Which was expected since CentOS was a free (beer)rebuild of RHEL

CentOS Stream however is not a Free (beer) rebuild of RHEL anymore, it is an "upstream" for RHEL, so it would not be expected that this flow would work like described for an upstream product


Not true, because the current CO is not a rolling update.

RHEL security fixes for version X.Y may or may not fix security issues for version Z.A on CO, if the are not in sync.


> Not true, because the current CO is not a rolling update.

I'm not sure where I claimed it was?


They're saying that Stream will be getting the normal package updates first as a kind of testbed, which is different than before.

So you're getting some instability by being first in line for updates, but you're still second fiddle for security fixes.


Ahh okay, I can see how I didn't communicate myself clearly in initial message in the thread.

I was trying to point out this isn't different from a security perspective. Yes the rest of the distro is going to almost reach a rolling state which is definitely not something I want in production.


I guess the question will be how fast CentOS Stream releases fixes compared to Debian Stable/Testing and Ubuntu LTS.


It will almost certainly be slower than Ubuntu just because of the extra layer of work mentioned above.


Canonical are also fairly actively involved in security fixes and among those brought in to the various security embargoes. They usually ship packages the same day embargoes drop.


If by "involved" you mean "take patches that someone else developed and shared on the distros predisclosure list", then they are.


Interesting, who else are involved in the embargoes? Anywhere I could read more about this?

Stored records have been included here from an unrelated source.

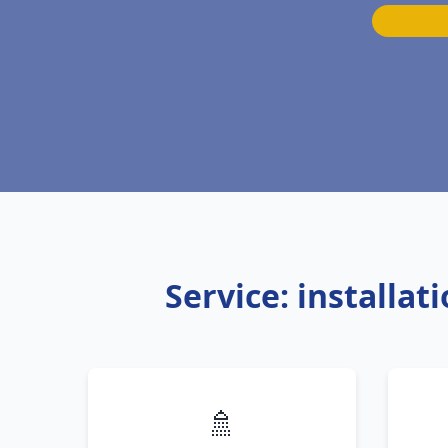
Service: installa
🚿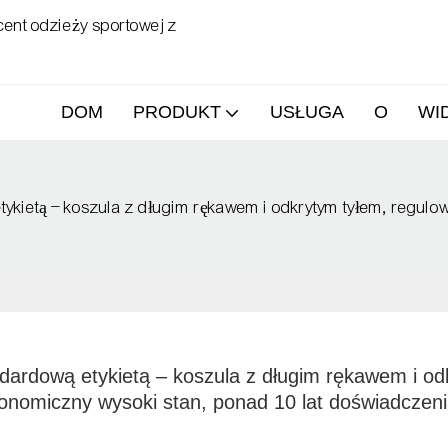
ent odzieży sportowej z
DOM
PRODUKT
USŁUGA
O
WI
etykietą – koszula z długim rękawem i odkrytym tyłem, regul
ndardową etykietą – koszula z długim rękawem i od
onomiczny wysoki stan, ponad 10 lat doświadczeni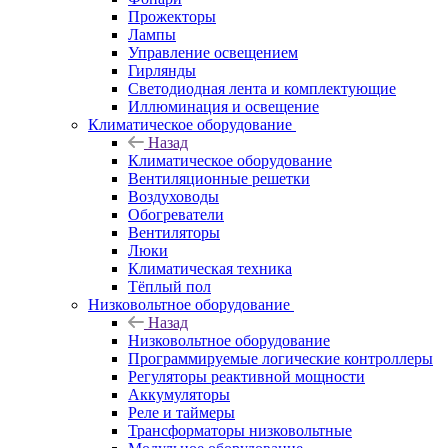
Прожекторы
Лампы
Управление освещением
Гирлянды
Светодиодная лента и комплектующие
Иллюминация и освещение
Климатическое оборудование
Назад
Климатическое оборудование
Вентиляционные решетки
Воздуховоды
Обогреватели
Вентиляторы
Люки
Климатическая техника
Тёплый пол
Низковольтное оборудование
Назад
Низковольтное оборудование
Программируемые логические контроллеры
Регуляторы реактивной мощности
Аккумуляторы
Реле и таймеры
Трансформаторы низковольтные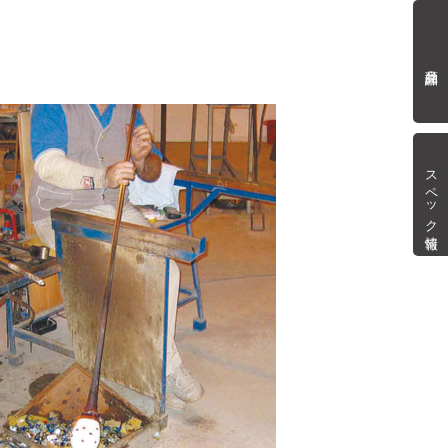
商品詳細
スペック情報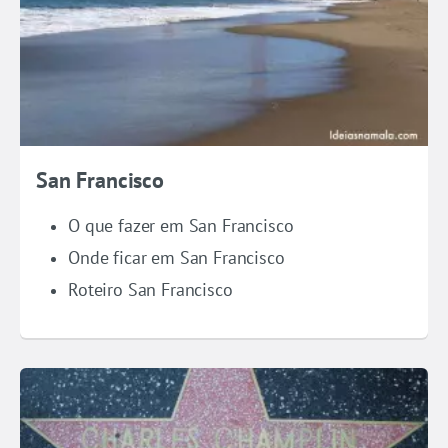
San Francisco
O que fazer em San Francisco
Onde ficar em San Francisco
Roteiro San Francisco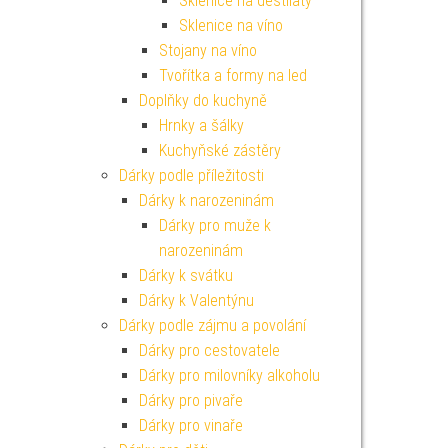
Sklenice na destiláty
Sklenice na víno
Stojany na víno
Tvořítka a formy na led
Doplňky do kuchyně
Hrnky a šálky
Kuchyňské zástěry
Dárky podle příležitosti
Dárky k narozeninám
Dárky pro muže k
narozeninám
Dárky k svátku
Dárky k Valentýnu
Dárky podle zájmu a povolání
Dárky pro cestovatele
Dárky pro milovníky alkoholu
Dárky pro pivaře
Dárky pro vinaře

It depends on where the vulnerability is. Everything is all ad-hoc, each piece of open source software decides how they want to handle it, attempting to juggle the chances of a leak. The fewer you tell, the more likely the secret is to be kept, and you want to keep these things secret until a patch is done.

The linux kernel maintainers have a private list where they co-ordinate some of this stuff, and every major Linux distribution will have engineers on it.

That's partly why you see things like OpenBSD etc. being left on the margins. Certain maintainers have been quite vocal about not adhering to embargoes, which really doesn't help them. It's an idealist vs pragmatist thing going on there.


Embargos are coordinated on the "linux-distros" mailing list:

https://oss-security.openwall.org/wiki/mailing-lists/distros


How is "everything a little after" the same as "some things prior, other things after"?


Patches for those security issues are embargoed until specified dates. Red Hat simply cannot add them to CentOS stream before that date.


Fine, but that in no way prevents them from releasing them simultaneously.